| AIM OF THE EXERCISE |
Apart from the pictures, every line below is to be set down exactly.

| GIVEN MATERIAL |

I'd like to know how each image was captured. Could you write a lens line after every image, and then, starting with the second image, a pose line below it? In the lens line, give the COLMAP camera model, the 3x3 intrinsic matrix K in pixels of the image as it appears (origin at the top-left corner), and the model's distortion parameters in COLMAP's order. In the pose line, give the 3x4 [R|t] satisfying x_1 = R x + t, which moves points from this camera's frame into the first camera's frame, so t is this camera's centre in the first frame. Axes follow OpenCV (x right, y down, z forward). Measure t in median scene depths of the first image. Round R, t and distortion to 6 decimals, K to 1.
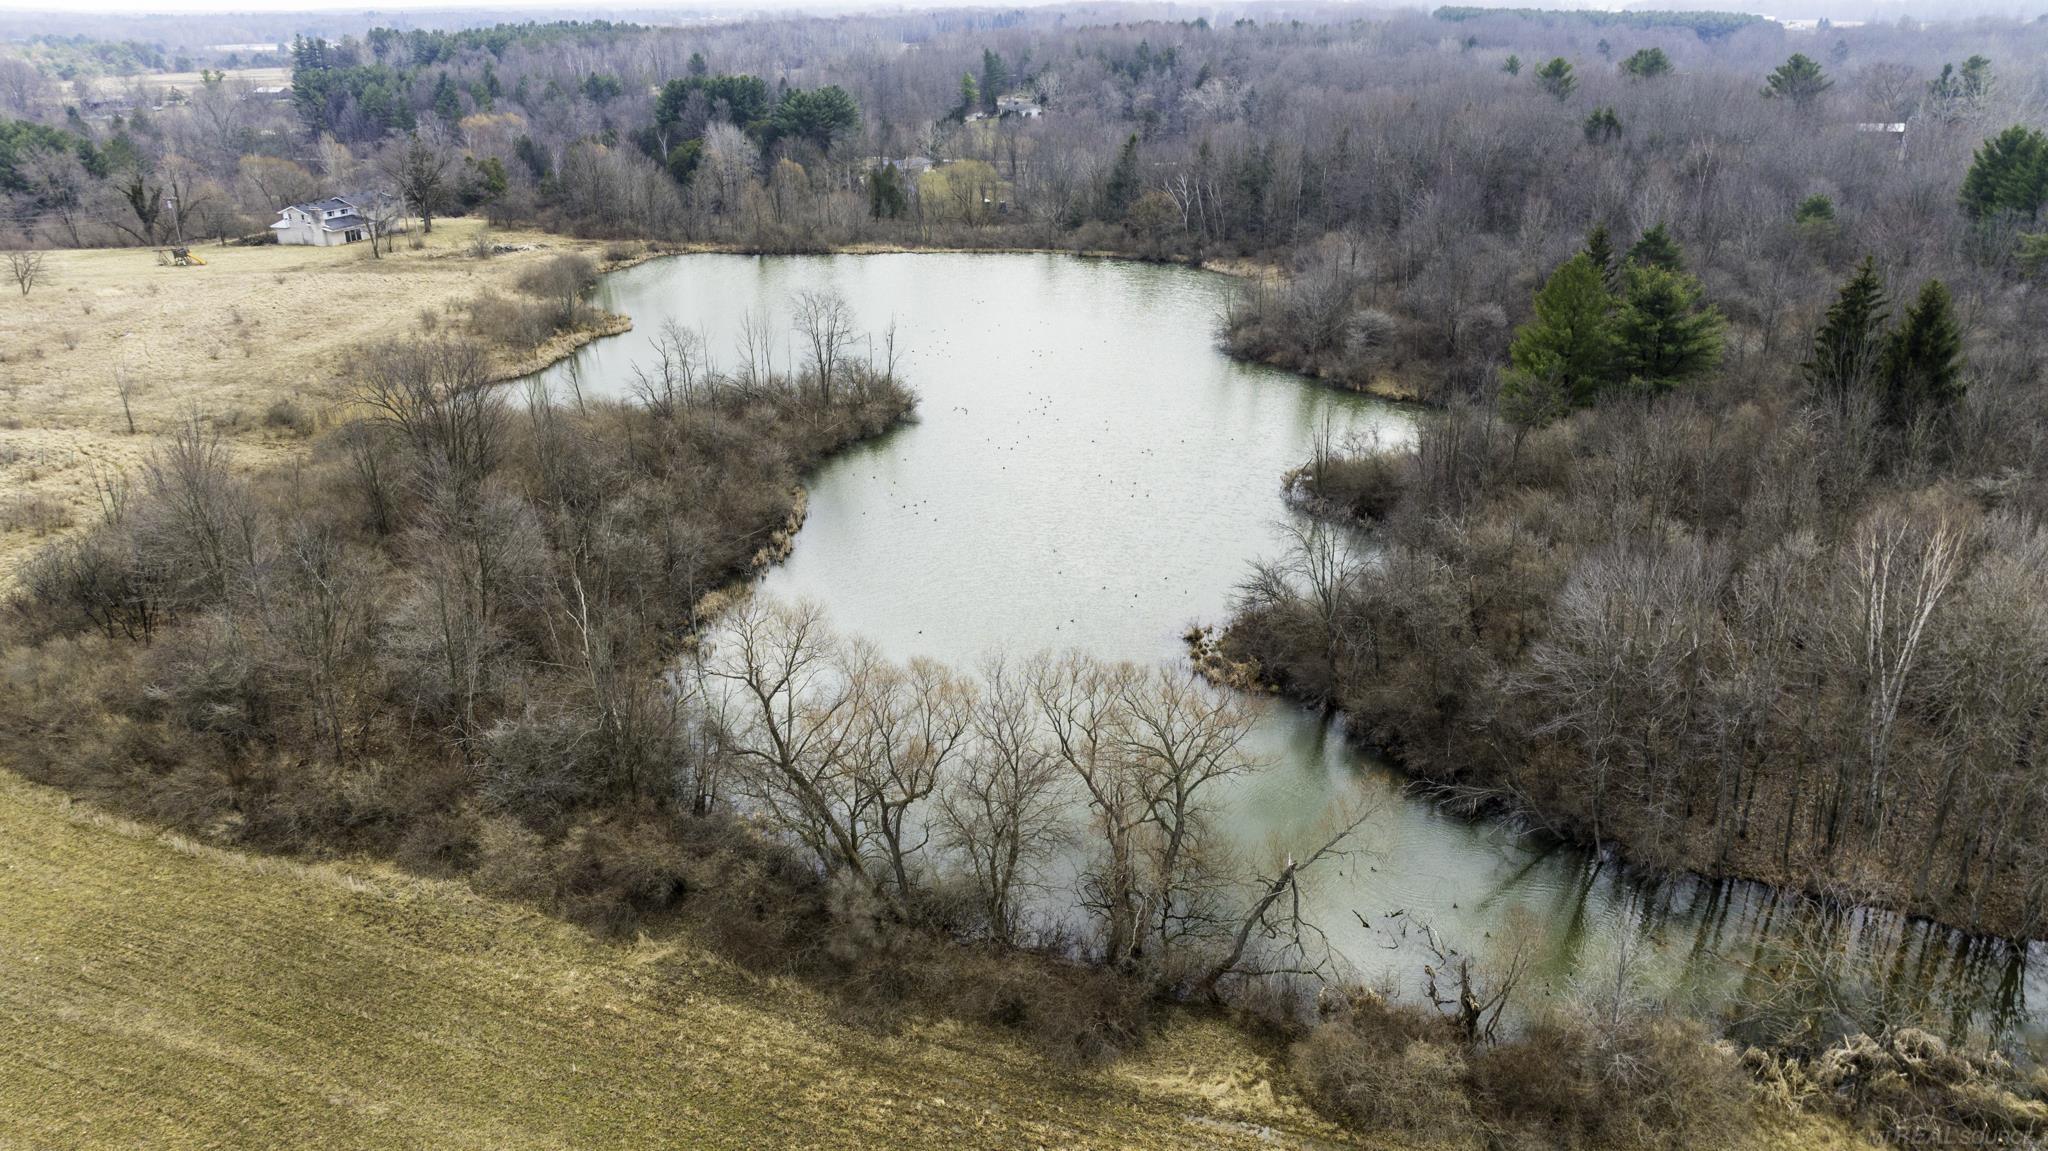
lens RADIAL K [[1447.2, 0, 1017.2], [0, 1447.2, 560.4], [0, 0, 1]] dist [-0.019709, 0.010444]
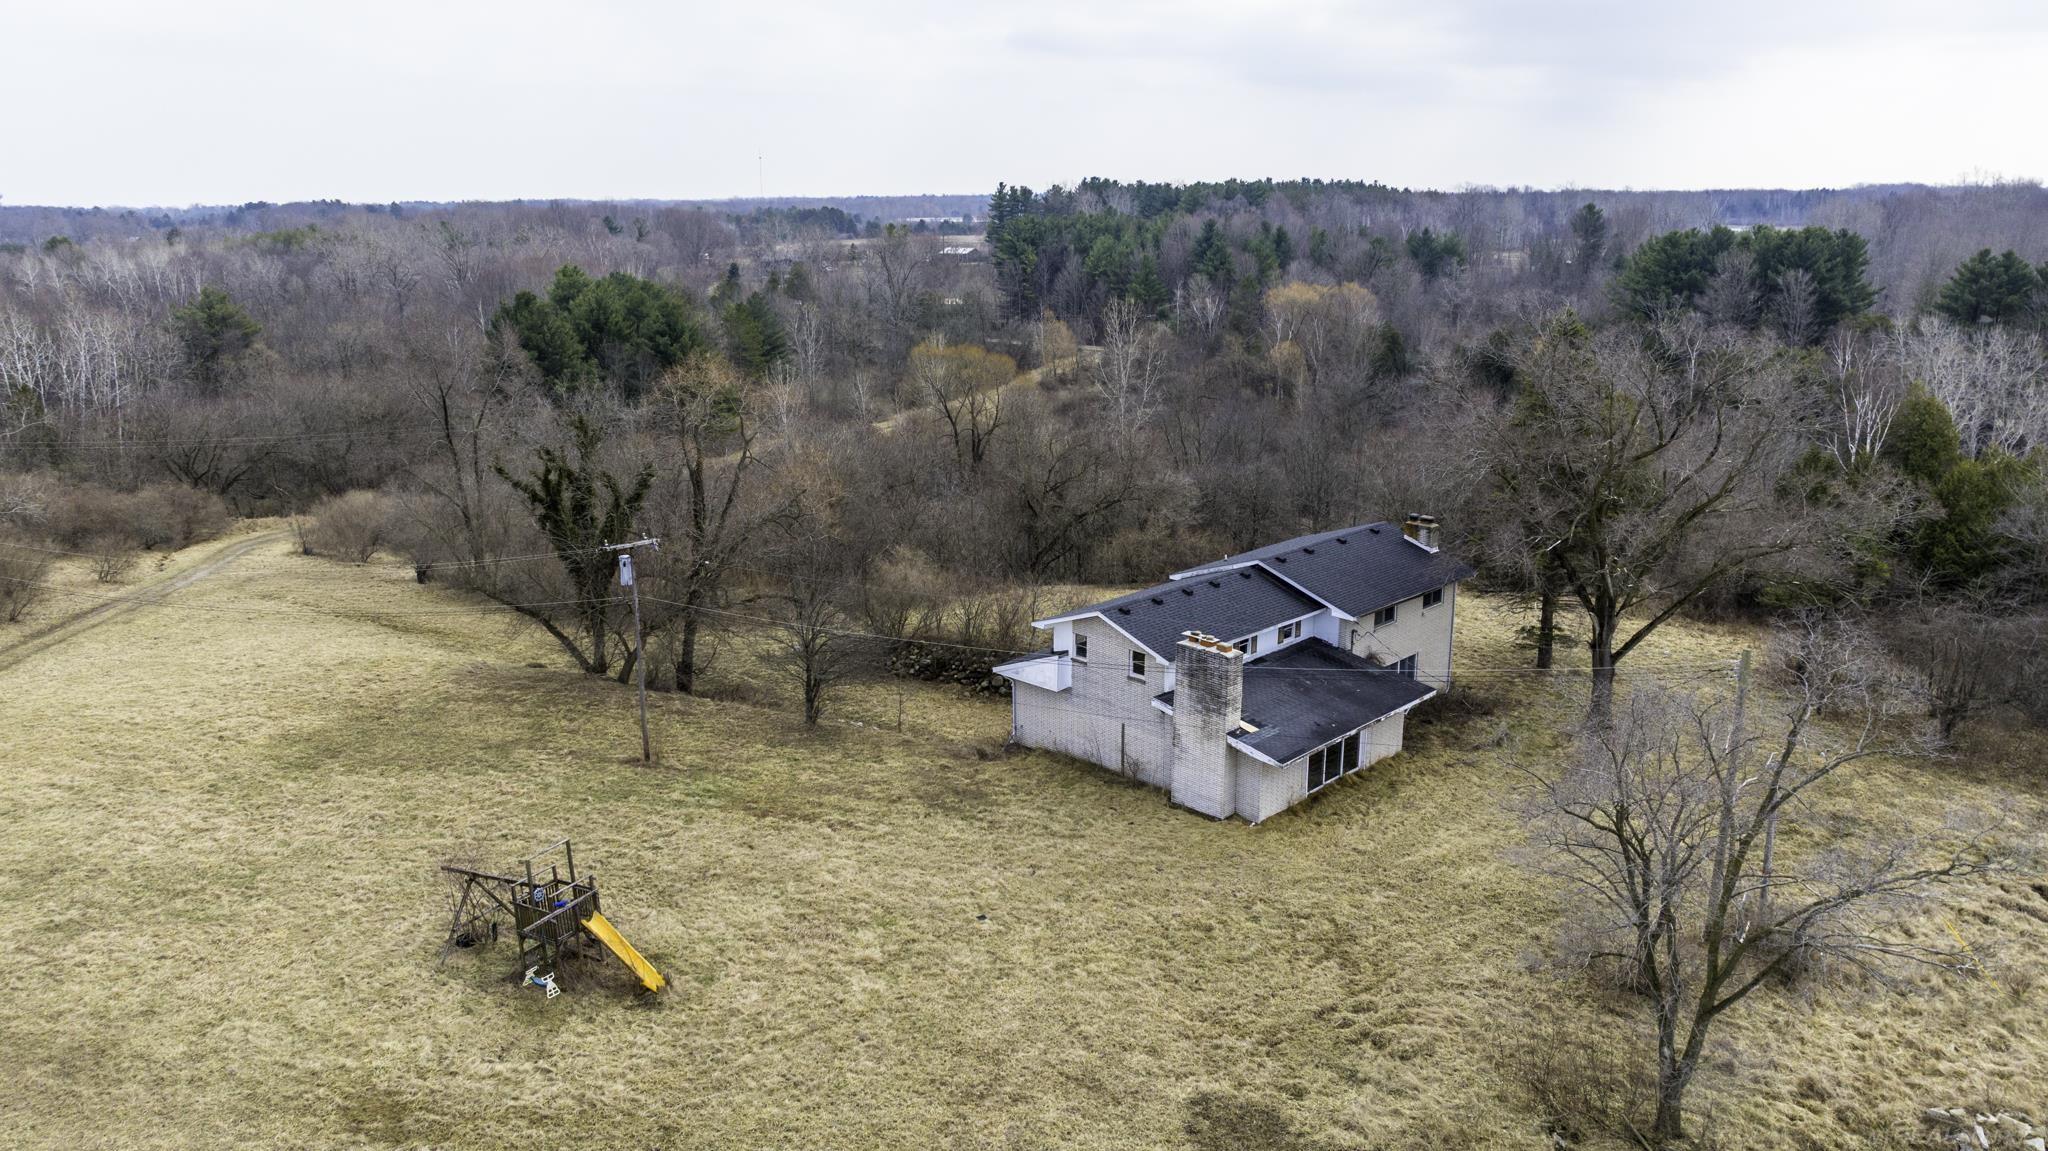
lens RADIAL K [[1447.2, 0, 1015.8], [0, 1447.2, 583.3], [0, 0, 1]] dist [-0.019709, 0.010444]
pose [[0.916973, 0.107458, -0.384204, -0.281441], [-0.148257, 0.985860, -0.078107, -0.150771], [0.370378, 0.128583, 0.919938, 0.515825]]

| OUTPUT FOR THIS EXERCISE |
I'd like to know how each image was captured. Could you write a lens line after every image, and then, starting with the second image, a pose line below it? In the lens line, give the COLMAP camera model, the 3x3 intrinsic matrix K in pixels of the image as it appears (origin at the top-left corner), and the model's distortion parameters in COLMAP's order. In the pose line, give the 3x4 [R|t] satisfying x_1 = R x + t, which moves points from this camera's frame into the first camera's frame, so t is this camera's centre in the first frame. Axes follow OpenCV (x right, y down, z forward). Measure t in median scene depths of the first image. Round R, t and distortion to 6 decimals, K to 1.
lens RADIAL K [[1447.2, 0, 1017.2], [0, 1447.2, 560.4], [0, 0, 1]] dist [-0.019709, 0.010444]
lens RADIAL K [[1447.2, 0, 1015.8], [0, 1447.2, 583.3], [0, 0, 1]] dist [-0.019709, 0.010444]
pose [[0.916973, 0.107458, -0.384204, -0.281441], [-0.148257, 0.985860, -0.078107, -0.150771], [0.370378, 0.128583, 0.919938, 0.515825]]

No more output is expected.